Additional evaluation tools to measure ST1 can be found in the SNAP-Ed Library.

Key Glossary Terms

Additional Resources or Supporting Citations

Campbell MK, Reynolds KD, Havas S, et al. Stages of change for increasing fruit and vegetable consumption among adults and young adults participating in the national 5-a-Day for Better Health community studies. Health Educ Behav 1999; 26: 513–34.

Cullen KW, Bartholomew LK, Parcel GS, Koehly L. Measuring stage of change for fruit and vegetable consumption in 9- to 12-year-old girls. Journal of Behavioral Medicine 1998;21:241–254.
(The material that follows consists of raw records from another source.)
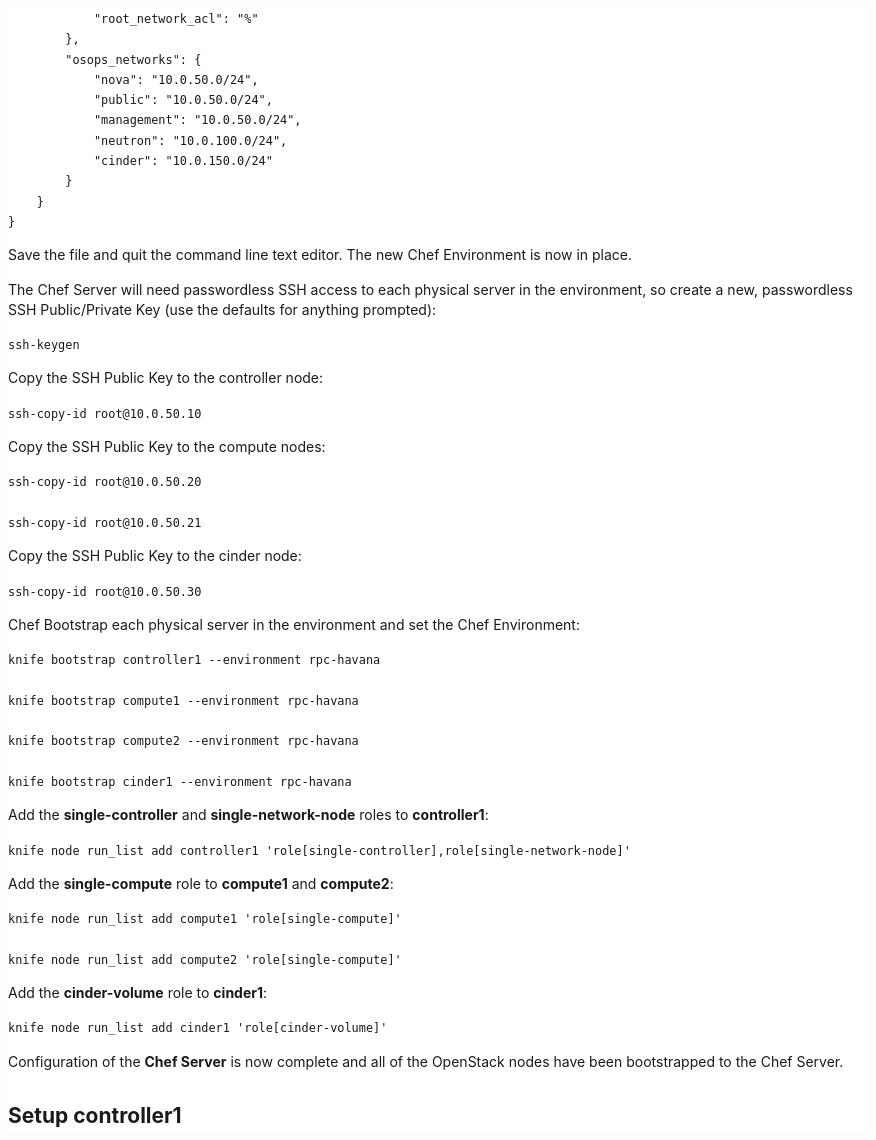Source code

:                 "root_network_acl": "%"
            },
            "osops_networks": {
                "nova": "10.0.50.0/24",
                "public": "10.0.50.0/24",
                "management": "10.0.50.0/24",
                "neutron": "10.0.100.0/24",
                "cinder": "10.0.150.0/24"
            }
        }
    }

Save the file and quit the command line text editor. The new Chef Environment is now in place.

The Chef Server will need passwordless SSH access to each physical server in the environment, so create a new, passwordless SSH Public/Private Key (use the defaults for anything prompted):

    ssh-keygen

Copy the SSH Public Key to the controller node:

    ssh-copy-id root@10.0.50.10

Copy the SSH Public Key to the compute nodes:

    ssh-copy-id root@10.0.50.20

    ssh-copy-id root@10.0.50.21

Copy the SSH Public Key to the cinder node:

    ssh-copy-id root@10.0.50.30

Chef Bootstrap each physical server in the environment and set the Chef Environment:

    knife bootstrap controller1 --environment rpc-havana

    knife bootstrap compute1 --environment rpc-havana

    knife bootstrap compute2 --environment rpc-havana

    knife bootstrap cinder1 --environment rpc-havana

Add the __single-controller__ and __single-network-node__ roles to __controller1__:

    knife node run_list add controller1 'role[single-controller],role[single-network-node]'

Add the __single-compute__ role to __compute1__ and __compute2__:

    knife node run_list add compute1 'role[single-compute]'

    knife node run_list add compute2 'role[single-compute]'

Add the __cinder-volume__ role to __cinder1__:

    knife node run_list add cinder1 'role[cinder-volume]'
    
Configuration of the __Chef Server__ is now complete and all of the OpenStack nodes have been bootstrapped to the Chef Server. 

Setup controller1
-----------------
Savoie M, Mispireta M, Rankin L, Neill K, LeBlanc H, Christofferson D. Intention to Change Nutrition-Related Behaviors in Adult Participants of a Supplemental Nutrition Assistance Program–Education. Journal Of Nutrition Education & Behavior [serial online]. January 2015;47(1):81-85. Available from: Academic Search Alumni Edition, Ipswich, MA. Accessed May 15, 2016.